TO BE DONE: Could you copy out everything from the start of the records down to the line containing "732 945 8 5 45 1.4", both ends included, with "Source Extractor" renamed to "SExtractor" and nothing else changed? Leave the pictures out.

════════════════════

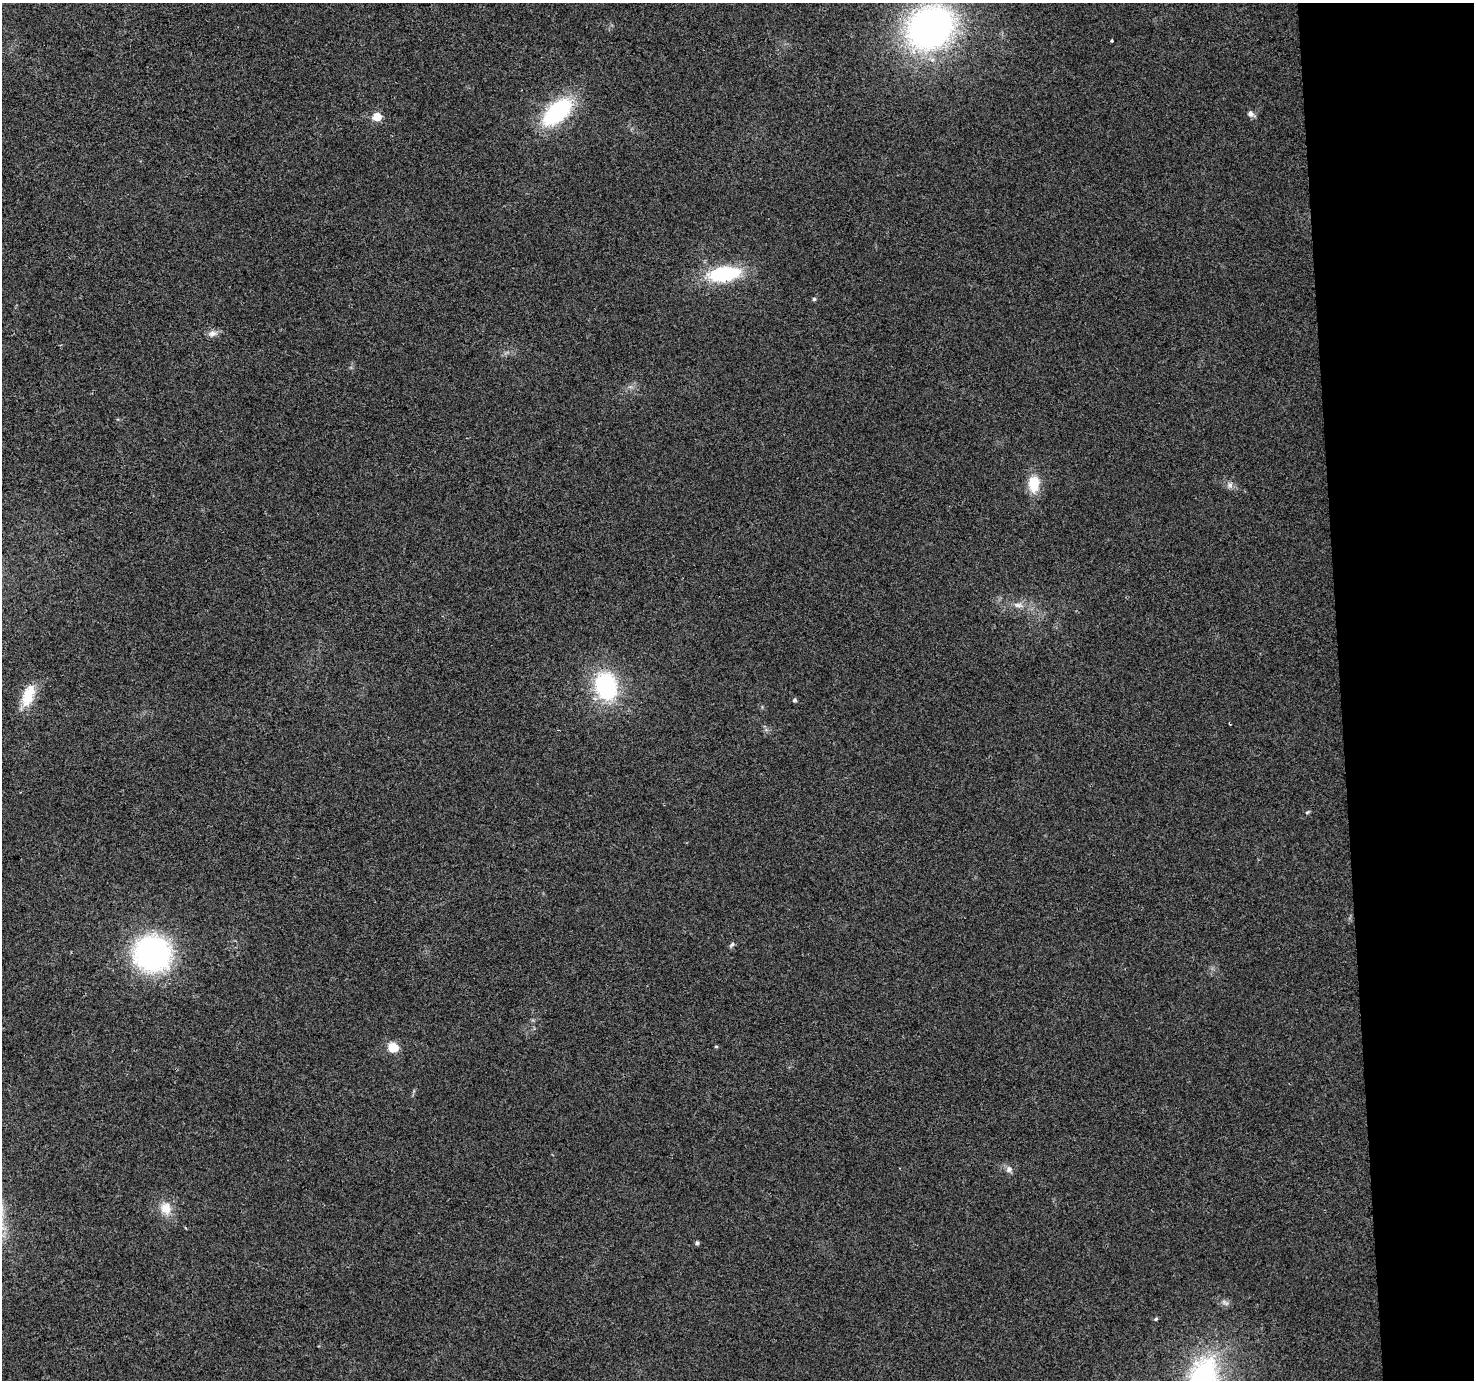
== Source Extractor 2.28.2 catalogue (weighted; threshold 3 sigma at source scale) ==
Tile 6 of 3 x 3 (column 3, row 2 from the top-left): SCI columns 2946-4417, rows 1403-2780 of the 4417 x 4158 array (HDU 1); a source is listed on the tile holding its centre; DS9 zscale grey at full resolution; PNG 1476 x 1382 px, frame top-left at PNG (2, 3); no overlay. Shown black and unused: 9% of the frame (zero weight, under 2 of 3 exposures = <1% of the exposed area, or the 3 px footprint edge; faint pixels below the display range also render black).
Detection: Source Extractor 2.28.2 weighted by HDU 2 'WHT'; one run over the whole footprint, this tile lists its part. Background 0.0484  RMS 0.0068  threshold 0.0304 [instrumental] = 3 sigma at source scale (4.5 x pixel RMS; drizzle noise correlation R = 1.50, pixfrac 1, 0.0396/0.0396 arcsec/px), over >= 5 px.
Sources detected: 25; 1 cosmic-ray / hot-pixel residue — not listed; the other 24 listed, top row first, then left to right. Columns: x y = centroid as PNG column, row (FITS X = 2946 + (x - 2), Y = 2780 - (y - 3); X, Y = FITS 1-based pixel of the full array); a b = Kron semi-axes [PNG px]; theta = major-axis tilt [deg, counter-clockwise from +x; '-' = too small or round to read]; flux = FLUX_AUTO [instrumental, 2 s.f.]
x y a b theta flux
930 27 46 38 31 250
1112 40 3 3 - 4.2
557 112 32 17 42 74
1251 114 9 7 -39 2.8
377 117 5 5 - 25
724 274 30 14 8 56
814 299 5 4 - 1.3
212 334 13 7 17 3.6
1034 483 19 12 88 16
1230 485 8 7 - 2.6
1018 605 15 6 -6 4.3
606 686 27 20 -74 71
28 695 30 14 71 16
795 700 5 4 - 1.3
1307 812 6 4 2 0.84
732 945 8 5 45 1.4
152 954 29 27 -10 170
716 1046 4 4 - 0.84
393 1047 9 9 - 11
1009 1169 9 8 - 2.8
166 1208 17 15 -66 10
697 1243 5 4 - 1.4
1156 1319 5 4 - 0.93
1203 1378 64 39 74 120
Isophote crosses this tile's border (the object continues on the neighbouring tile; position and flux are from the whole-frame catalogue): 1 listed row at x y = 1203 1378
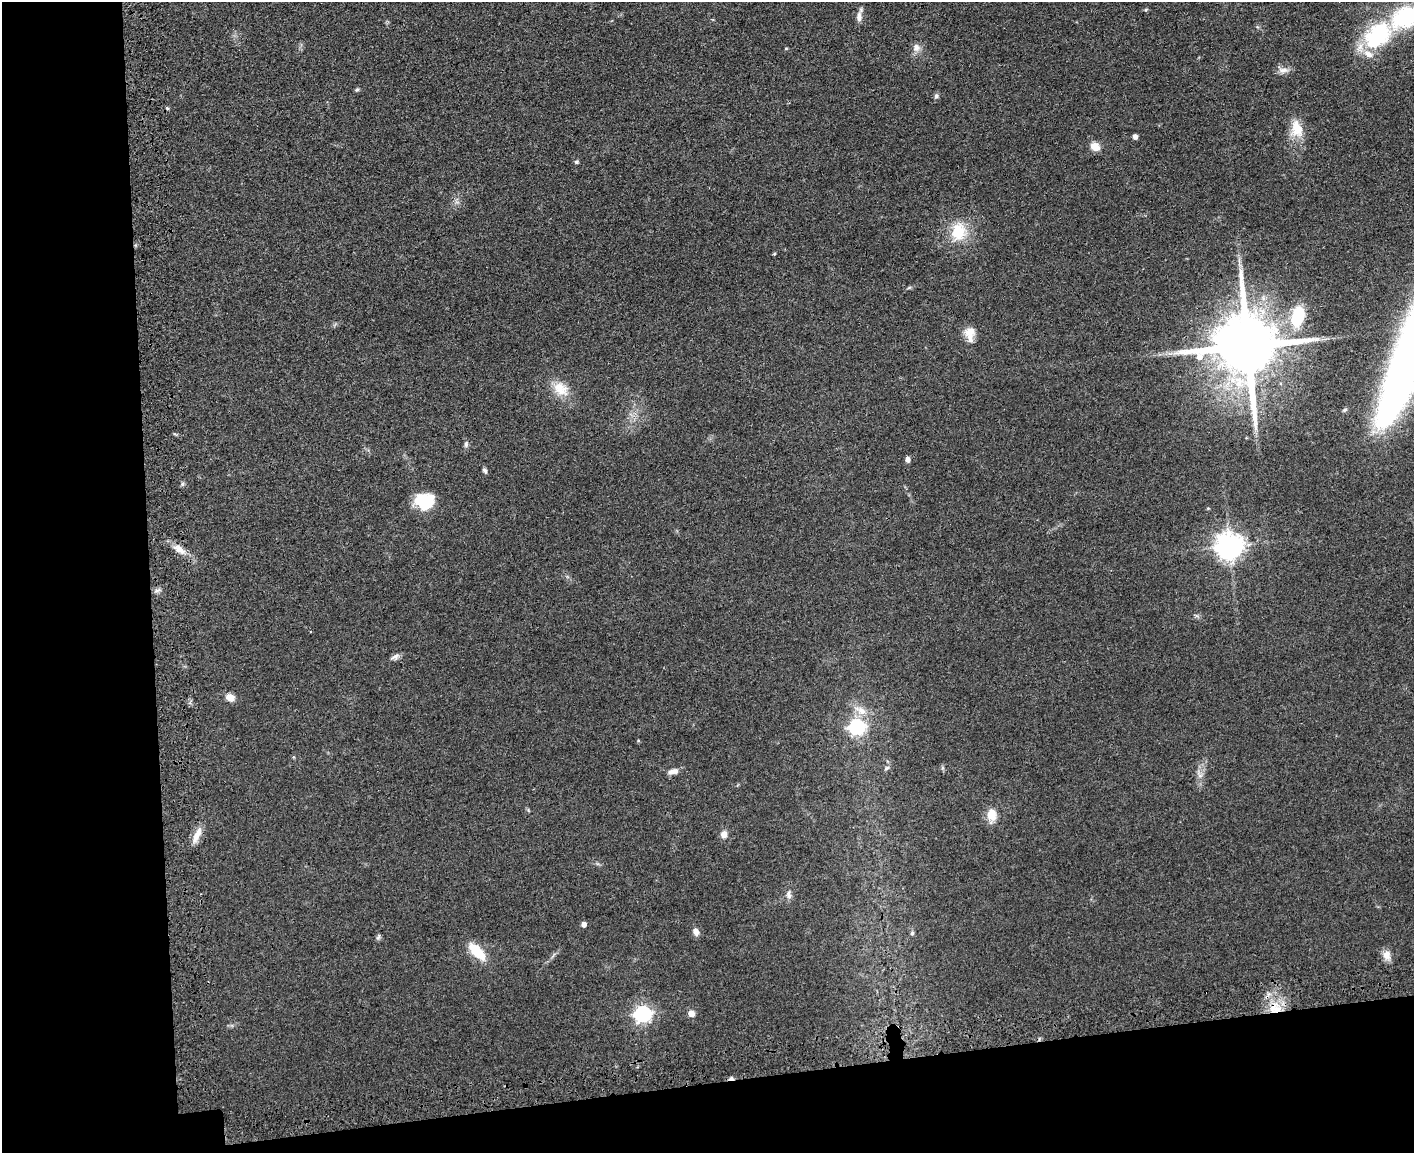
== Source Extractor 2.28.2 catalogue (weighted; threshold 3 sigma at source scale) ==
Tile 10 of 3 x 4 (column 1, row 4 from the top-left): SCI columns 292-1703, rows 66-1216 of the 4709 x 4733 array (HDU 1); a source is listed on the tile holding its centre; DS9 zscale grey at full resolution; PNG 1416 x 1155 px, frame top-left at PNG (2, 2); no overlay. Shown black and unused: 17% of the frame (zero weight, under 3 of 4 exposures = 7% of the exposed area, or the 3 px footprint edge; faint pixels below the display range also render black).
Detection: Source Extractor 2.28.2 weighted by HDU 2 'WHT'; one run over the whole footprint, this tile lists its part. Background 0.0467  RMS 0.0051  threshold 0.023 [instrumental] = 3 sigma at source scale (4.5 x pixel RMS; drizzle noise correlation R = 1.50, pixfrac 1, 0.05/0.05 arcsec/px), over >= 5 px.
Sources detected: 52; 1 cosmic-ray / hot-pixel residue — not listed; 2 inside a brighter listed object's ellipse — not listed separately; the other 49 listed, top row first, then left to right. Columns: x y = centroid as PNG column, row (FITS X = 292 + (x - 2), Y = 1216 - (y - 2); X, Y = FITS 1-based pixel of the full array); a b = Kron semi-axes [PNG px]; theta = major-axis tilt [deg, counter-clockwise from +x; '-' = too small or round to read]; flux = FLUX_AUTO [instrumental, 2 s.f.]
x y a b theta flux
1146 10 5 4 - 0.64
859 17 13 7 86 2.8
1378 35 37 25 45 46
916 47 11 10 - 3
786 48 5 3 - 0.44
1283 70 15 8 -1 2.9
357 90 6 4 46 0.8
936 96 7 6 - 1.3
1297 129 24 16 -80 10
1135 137 4 4 - 2.5
1095 146 10 8 -35 5.7
576 162 5 5 - 0.84
958 232 27 19 80 15
774 254 5 3 - 0.47
1298 316 23 13 79 21
970 334 18 12 -88 6.1
1247 346 18 17 - 5300
561 389 23 16 -34 9.6
1345 410 7 5 22 0.83
466 444 9 5 81 1.2
908 459 7 5 -89 1.7
485 471 8 5 -61 1.1
182 484 6 4 72 0.84
425 501 19 16 -6 22
1208 508 5 3 - 0.41
1229 546 9 8 - 560
179 549 19 9 -34 5.3
157 590 9 4 13 1.2
395 657 14 6 23 1.9
230 697 10 8 -22 4.4
861 710 20 10 -29 6.6
857 727 7 6 - 120
886 768 8 5 28 1.1
673 771 14 6 14 3.1
1200 775 7 4 19 1.2
991 815 17 11 -90 6.3
724 834 9 8 - 2.8
197 835 23 7 63 5.3
789 895 11 6 -86 2.1
583 924 4 4 - 2.6
696 932 9 7 -69 2.8
912 933 5 5 - 0.85
378 937 9 5 75 0.98
477 951 26 11 -46 12
1387 955 14 10 -76 3.6
1277 1009 17 12 32 10
691 1013 7 7 - 3.2
643 1014 7 7 - 150
731 1078 7 4 9 1.5
Overlapping masked pixels (flux is a lower limit): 3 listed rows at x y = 1247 346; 1277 1009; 731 1078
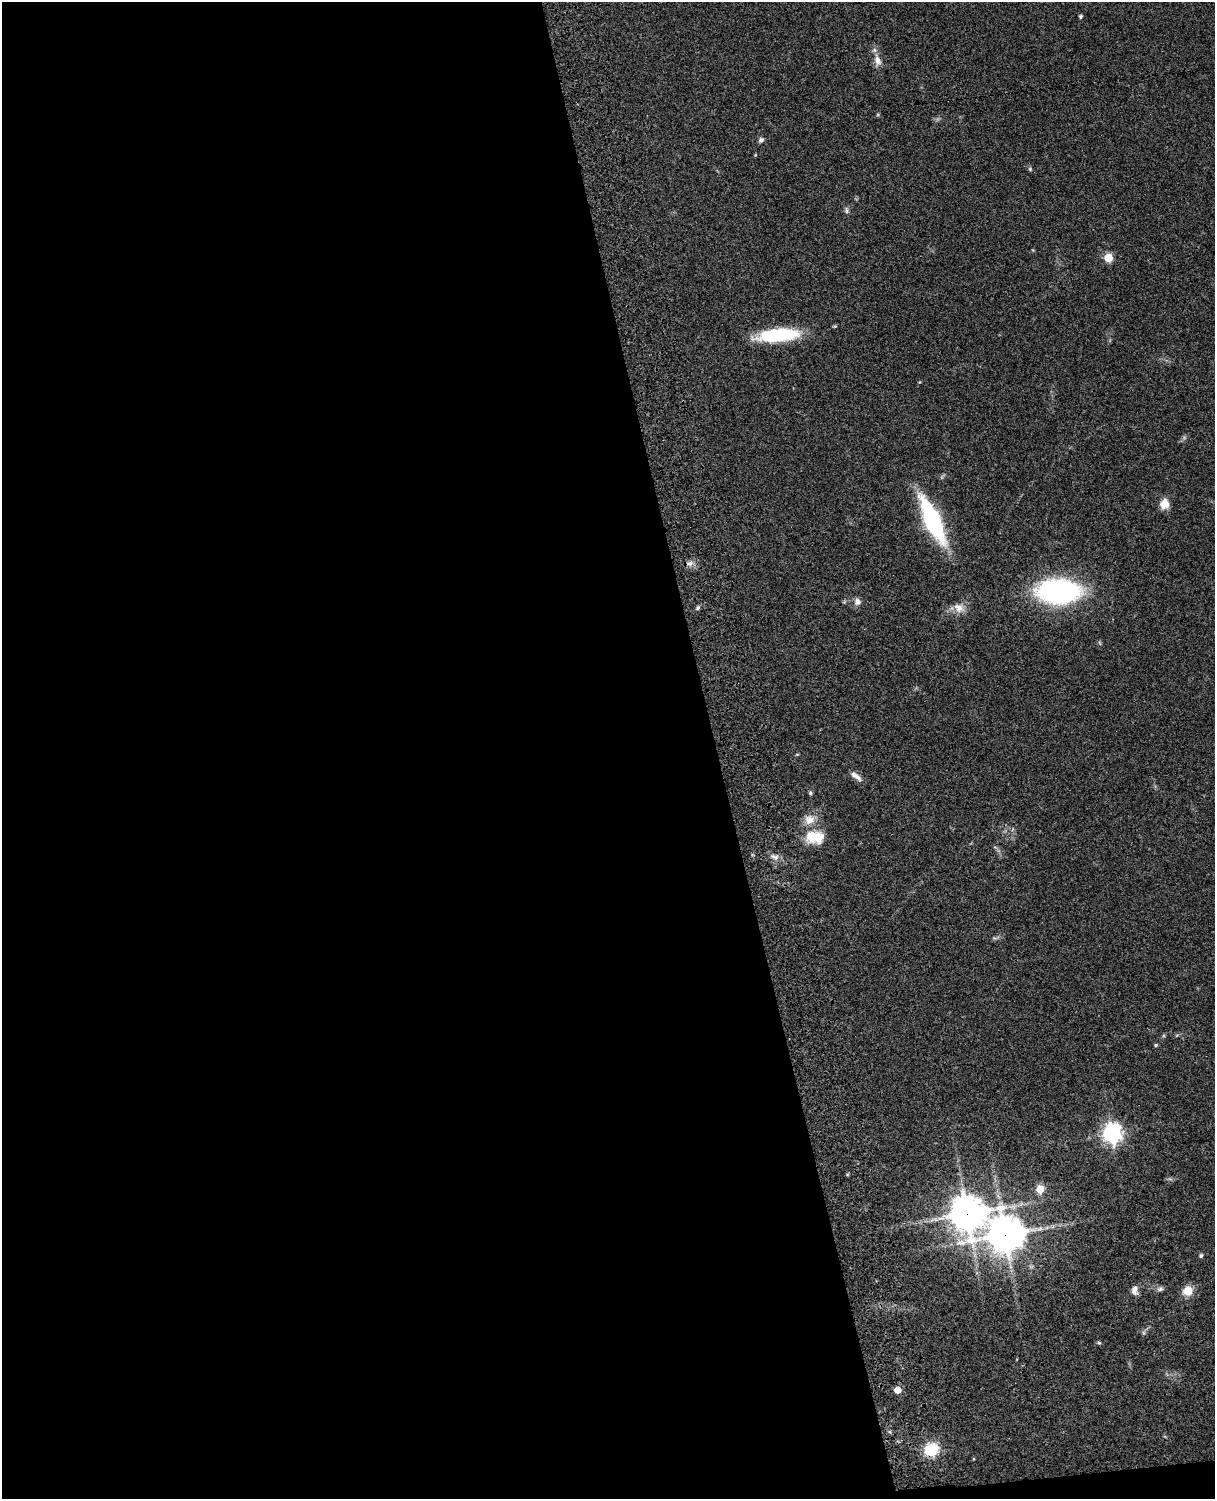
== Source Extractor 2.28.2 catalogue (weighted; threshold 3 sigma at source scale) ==
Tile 9 of 4 x 3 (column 1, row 3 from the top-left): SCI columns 122-1334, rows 278-1774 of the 5091 x 4931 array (HDU 1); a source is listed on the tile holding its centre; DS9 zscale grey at full resolution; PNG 1217 x 1501 px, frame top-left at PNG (2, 2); no overlay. Shown black and unused: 59% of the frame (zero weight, under 3 of 4 exposures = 6% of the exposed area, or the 3 px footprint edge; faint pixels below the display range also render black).
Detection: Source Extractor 2.28.2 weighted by HDU 2 'WHT'; one run over the whole footprint, this tile lists its part. Background 0.0755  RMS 0.0058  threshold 0.026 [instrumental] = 3 sigma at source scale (4.5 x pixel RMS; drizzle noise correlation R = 1.50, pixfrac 1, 0.05/0.05 arcsec/px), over >= 5 px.
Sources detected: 35; all 35 listed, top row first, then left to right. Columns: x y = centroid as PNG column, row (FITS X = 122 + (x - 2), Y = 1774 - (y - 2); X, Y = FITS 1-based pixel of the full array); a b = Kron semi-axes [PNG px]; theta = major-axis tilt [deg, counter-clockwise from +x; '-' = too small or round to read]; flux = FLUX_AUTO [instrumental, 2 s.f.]
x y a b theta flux
1080 16 5 4 - 0.91
877 60 17 9 -77 5.1
761 140 7 6 - 1.5
1030 169 6 5 - 0.89
846 210 8 6 -81 1.5
1108 258 5 5 - 24
778 335 43 12 5 45
1164 504 13 10 85 6.1
933 520 50 14 -65 71
690 563 10 7 27 2.8
1058 591 33 18 0 140
857 602 8 7 - 2.9
698 608 6 5 - 1
959 608 16 12 -29 5.7
797 754 5 3 - 0.51
856 776 17 6 -38 3.4
810 793 6 5 - 0.88
809 820 16 14 28 7.1
814 837 25 17 -1 15
775 857 14 7 -23 3.4
994 938 6 4 -43 0.86
1177 1035 6 4 19 0.71
1156 1045 5 4 - 0.76
1112 1133 8 7 - 280
1040 1189 5 5 - 16
967 1214 14 13 - 980
1005 1235 13 12 - 1100
1201 1256 5 5 - 0.98
1160 1289 9 7 19 1.7
1135 1290 12 8 -86 3.3
1188 1291 10 9 - 9
1099 1343 5 5 - 0.75
897 1390 5 5 - 11
931 1449 13 12 - 19
973 1459 5 3 - 0.47
Overlapping masked pixels (flux is a lower limit): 3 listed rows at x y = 967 1214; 1005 1235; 931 1449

════════════════════

EXERCISE SOLUTION:
== SExtractor 2.28.2 catalogue (weighted; threshold 3 sigma at source scale) ==
Tile 6 of 3 x 3 (column 3, row 2 from the top-left): SCI columns 2946-4417, rows 1403-2780 of the 4417 x 4158 array (HDU 1); a source is listed on the tile holding its centre; DS9 zscale grey at full resolution; PNG 1476 x 1382 px, frame top-left at PNG (2, 3); no overlay. Shown black and unused: 9% of the frame (zero weight, under 2 of 3 exposures = <1% of the exposed area, or the 3 px footprint edge; faint pixels below the display range also render black).
Detection: SExtractor 2.28.2 weighted by HDU 2 'WHT'; one run over the whole footprint, this tile lists its part. Background 0.0484  RMS 0.0068  threshold 0.0304 [instrumental] = 3 sigma at source scale (4.5 x pixel RMS; drizzle noise correlation R = 1.50, pixfrac 1, 0.0396/0.0396 arcsec/px), over >= 5 px.
Sources detected: 25; 1 cosmic-ray / hot-pixel residue — not listed; the other 24 listed, top row first, then left to right. Columns: x y = centroid as PNG column, row (FITS X = 2946 + (x - 2), Y = 2780 - (y - 3); X, Y = FITS 1-based pixel of the full array); a b = Kron semi-axes [PNG px]; theta = major-axis tilt [deg, counter-clockwise from +x; '-' = too small or round to read]; flux = FLUX_AUTO [instrumental, 2 s.f.]
x y a b theta flux
930 27 46 38 31 250
1112 40 3 3 - 4.2
557 112 32 17 42 74
1251 114 9 7 -39 2.8
377 117 5 5 - 25
724 274 30 14 8 56
814 299 5 4 - 1.3
212 334 13 7 17 3.6
1034 483 19 12 88 16
1230 485 8 7 - 2.6
1018 605 15 6 -6 4.3
606 686 27 20 -74 71
28 695 30 14 71 16
795 700 5 4 - 1.3
1307 812 6 4 2 0.84
732 945 8 5 45 1.4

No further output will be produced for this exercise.